Amalie Robert Estate Climate Update: 2009 May


This is the climate update for the month of May 2009.

We have recorded about 199 degree days from April 1 through May 31. This is nestled nicely between the 206 degree days recorded during the same period in 2008 and 2007's read of 194 degree days. That being said, bud break for the three years varies widely.

During May, our highest high was 92.50 and our lowest high was 88.00. Our lowest low was 35.70 and our highest low was 36.40 degrees Fahrenheit. The rainfall for May was significant at 4.24 inches and was about 4.01 inches greater than last May’s rainfall of 0.23 inches. Year-to-date rainfall is 18.96 inches compared to last year's 17.23 inches.

We began Bud Break in the Pinot Noir on April 22nd this year, which is about 2 weeks ahead of 2008's date of May 5th. We observed the 2007 Pinot Noir break bud on Thursday, April 5 which, agriculturally speaking, is “nearly exactly” two weeks ahead of the 2006 Pinot Noir bud break of April 19. The 2005 Pinot Noir bud break was March 15.

The vineyard floor is weed-free, as I have now considered any plants in the vine row that are still alive to be "Cover Crop." That was easy. Last fall I established a permanent cover crop in alternate rows. The remaining rows have a cover crop blend of vetch and buckwheat or barley and vetch - depending on where I ran out, I mean where I changed the blend for cover crop trials.

We are spraying liquid sulfur this Spring. It is about the same cost as the increased price in micronized sulfur, and easier. One of the 2.5 gallon jugs is exactly what I need in my 250 gallon sprayer. As I age, I seem to be gravitating toward easy. I will have to get this looked after.

No signs of Powdery Mildew or Botrytis, and all seems healthy and green. The only exception is our Chardonnay which seems to have been the victim of early May herbicide spray drift or volatization. Another reminder to chat with the neighbors and the local farm stores each and every Spring without exception, about how evil this Crossbow product really is.
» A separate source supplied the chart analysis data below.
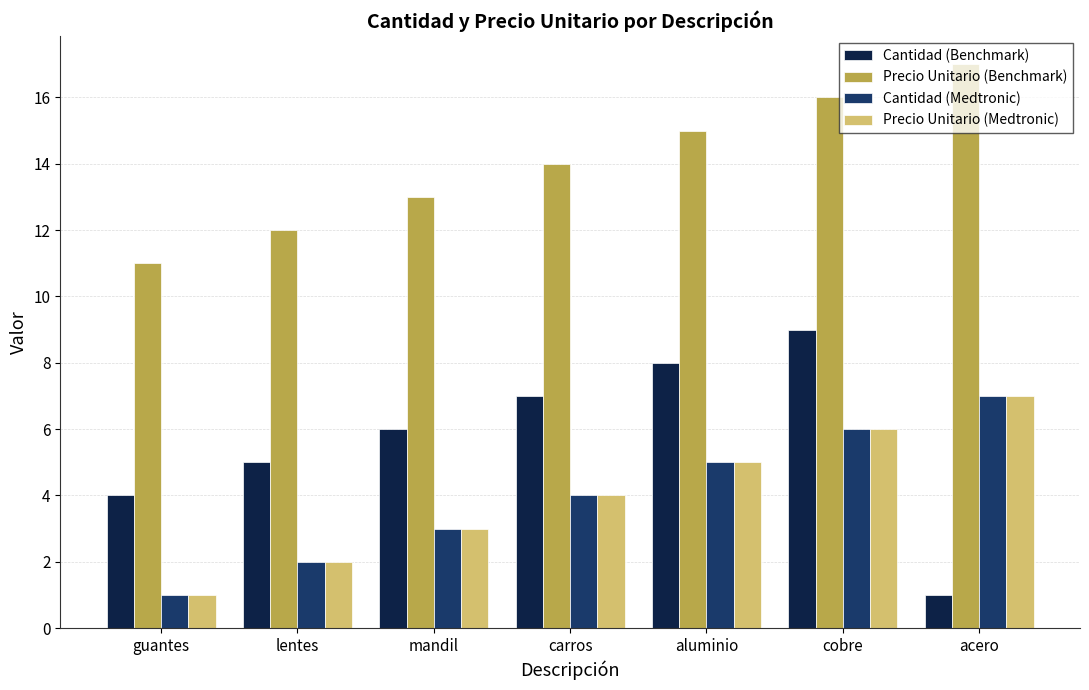

True or false: Precio Unitario (Medtronic) has a value of 0 at guantes.

False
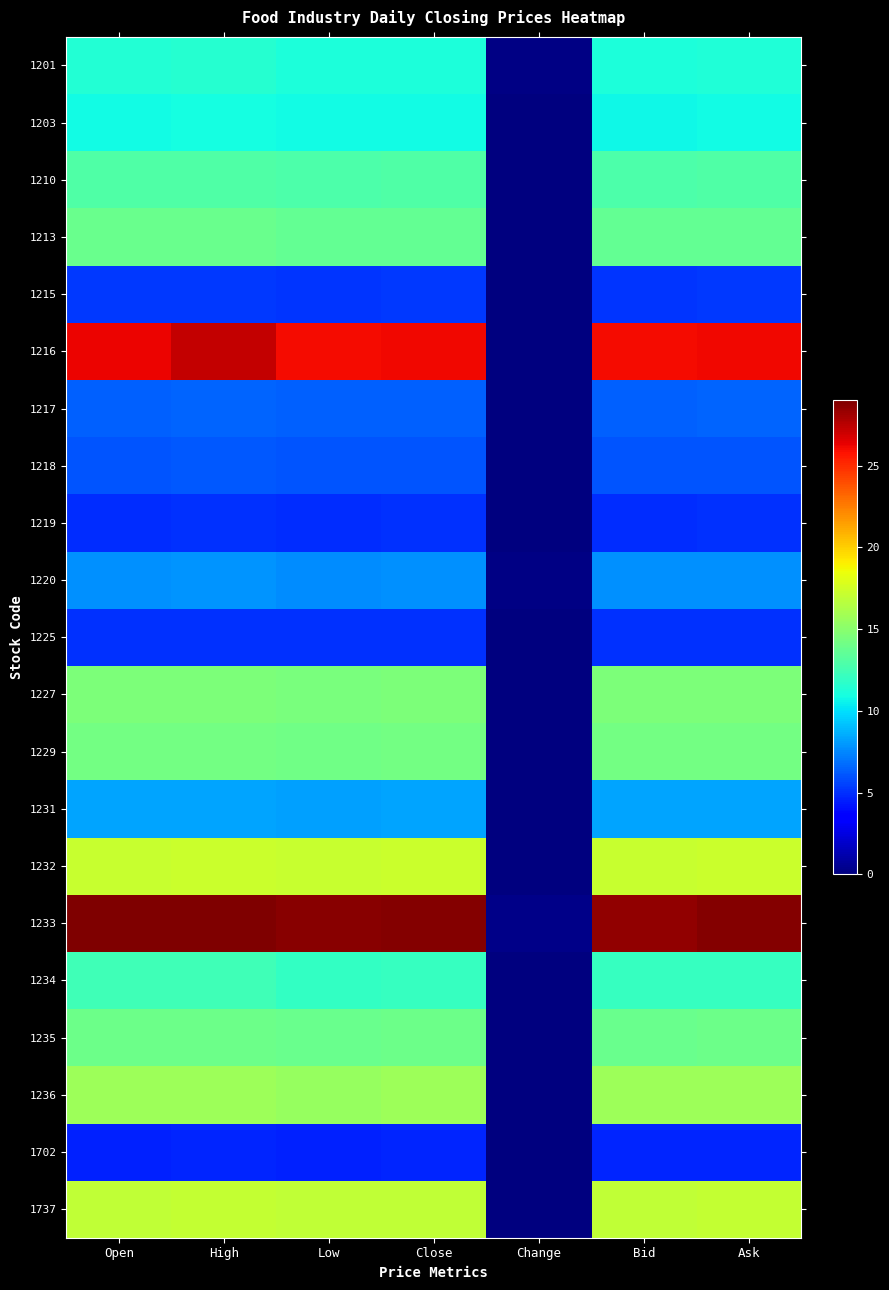

Reading left to right, transcribe all the data shown in this chart.

1201: Open=11.3	High=11.5	Low=11.2	Close=11.2	Change=0.1	Bid=11.2	Ask=11.3
1203: Open=10.8	High=10.9	Low=10.8	Close=10.8	Change=0.0	Bid=10.8	Ask=10.8
1210: Open=13.0	High=13.0	Low=12.8	Close=12.9	Change=0.0	Bid=12.9	Ask=12.9
1213: Open=13.8	High=13.8	Low=13.7	Close=13.7	Change=0.0	Bid=13.6	Ask=13.7
1215: Open=5.3	High=5.3	Low=5.2	Close=5.2	Change=0.1	Bid=5.2	Ask=5.2
1216: Open=26.2	High=27.2	Low=26.0	Close=26.1	Change=0.0	Bid=26.1	Ask=26.1
1217: Open=6.4	High=6.5	Low=6.4	Close=6.5	Change=0.0	Bid=6.4	Ask=6.5
1218: Open=6.1	High=6.1	Low=6.1	Close=6.1	Change=0.0	Bid=6.1	Ask=6.1
1219: Open=5.0	High=5.0	Low=4.9	Close=5.0	Change=0.0	Bid=4.9	Ask=5.0
1220: Open=7.8	High=7.8	Low=7.7	Close=7.8	Change=0.1	Bid=7.8	Ask=7.8
1225: Open=5.1	High=5.1	Low=5.1	Close=5.1	Change=0.0	Bid=5.0	Ask=5.1
1227: Open=14.6	High=14.6	Low=14.4	Close=14.5	Change=0.1	Bid=14.5	Ask=14.6
1229: Open=14.2	High=14.2	Low=14.1	Close=14.2	Change=0.1	Bid=14.2	Ask=14.2
1231: Open=8.3	High=8.3	Low=8.3	Close=8.3	Change=0.0	Bid=8.3	Ask=8.3
1232: Open=17.1	High=17.3	Low=17.1	Close=17.3	Change=0.0	Bid=17.1	Ask=17.3
1233: Open=29.0	High=29.0	Low=28.7	Close=28.8	Change=0.3	Bid=28.5	Ask=28.8
1234: Open=12.4	High=12.4	Low=12.0	Close=12.1	Change=0.1	Bid=12.1	Ask=12.1
1235: Open=14.0	High=14.0	Low=13.9	Close=14.0	Change=0.0	Bid=13.9	Ask=14.0
1236: Open=15.7	High=15.7	Low=15.5	Close=15.7	Change=0.1	Bid=15.7	Ask=15.7
1702: Open=4.6	High=4.7	Low=4.6	Close=4.7	Change=0.0	Bid=4.7	Ask=4.7
1737: Open=16.9	High=17.1	Low=16.9	Close=16.9	Change=0.0	Bid=16.9	Ask=17.0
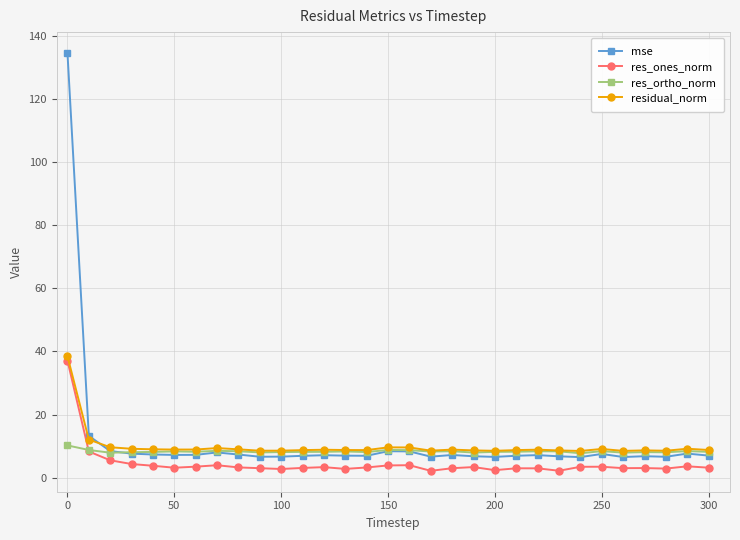

What is the lowest value of the residual_norm series?

8.5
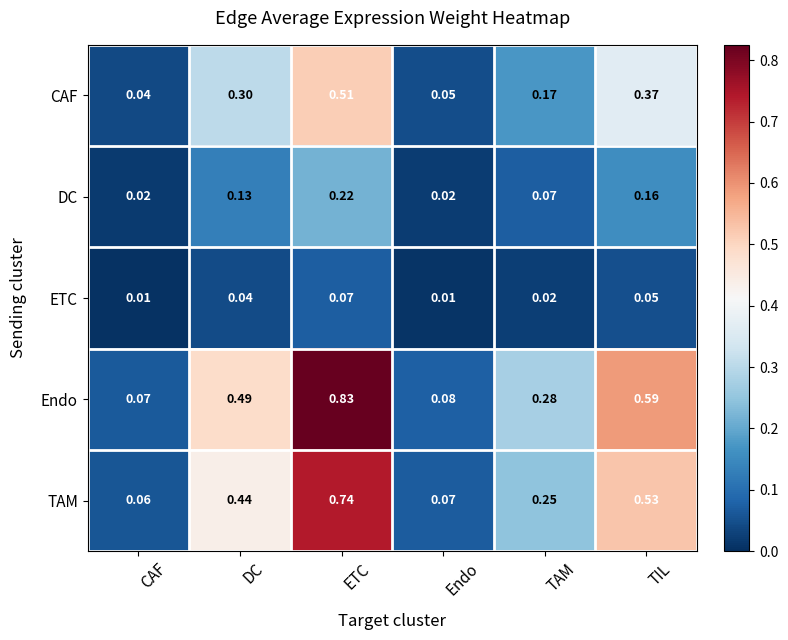

Which series has the largest total across all categories?

Endo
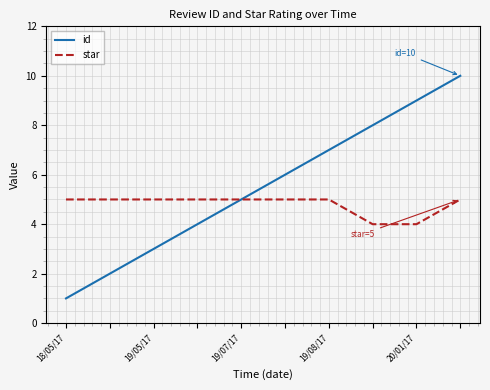

Which series has the largest total across all categories?

id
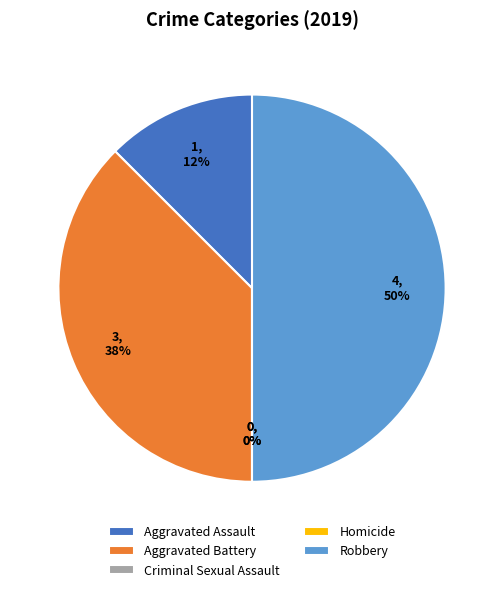

Does any single category account for the majority?

No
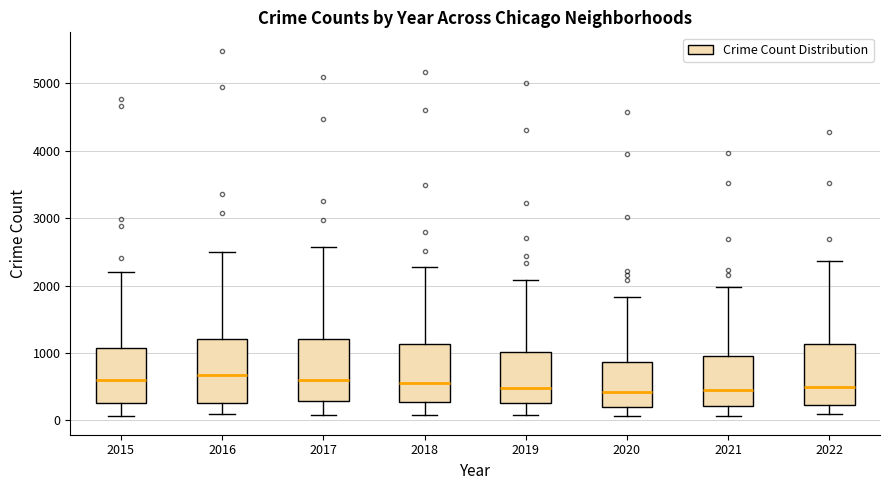

Reading left to right, read every box against the y-axis: the position of its median line, the range the box covers, and the ends of its whiskers. The values are not printed on the chart, so give them approximately, as read against the axis.

2015: median 600, box 300 to 1100, whiskers 100 to 2200
2016: median 700, box 300 to 1200, whiskers 100 to 2500
2017: median 600, box 300 to 1200, whiskers 100 to 2600
2018: median 600, box 300 to 1100, whiskers 100 to 2300
2019: median 500, box 300 to 1000, whiskers 100 to 2100
2020: median 400, box 200 to 900, whiskers 100 to 1800
2021: median 500, box 200 to 1000, whiskers 100 to 2000
2022: median 500, box 200 to 1100, whiskers 100 to 2400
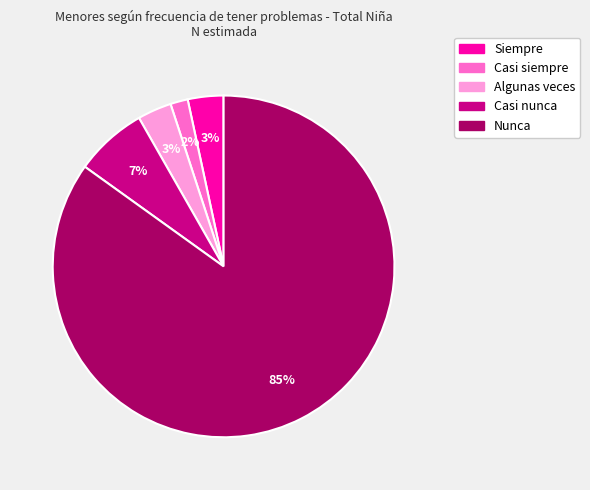

What is the majority slice?

Nunca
Although we do not have any mite damage that I can find, I am seeing pronounced apical dominance in some blocks. This is disturbing for several reasons, not least of which is that the less vigorous shoots are not up to the first set of catch wires when the end shoots are past the second set. Nonetheless, the first set of wires are up and clipped into place. Due to the uneven shoot growth, I have opted to remove suckers early this year, and will bear the consequences after fruit set.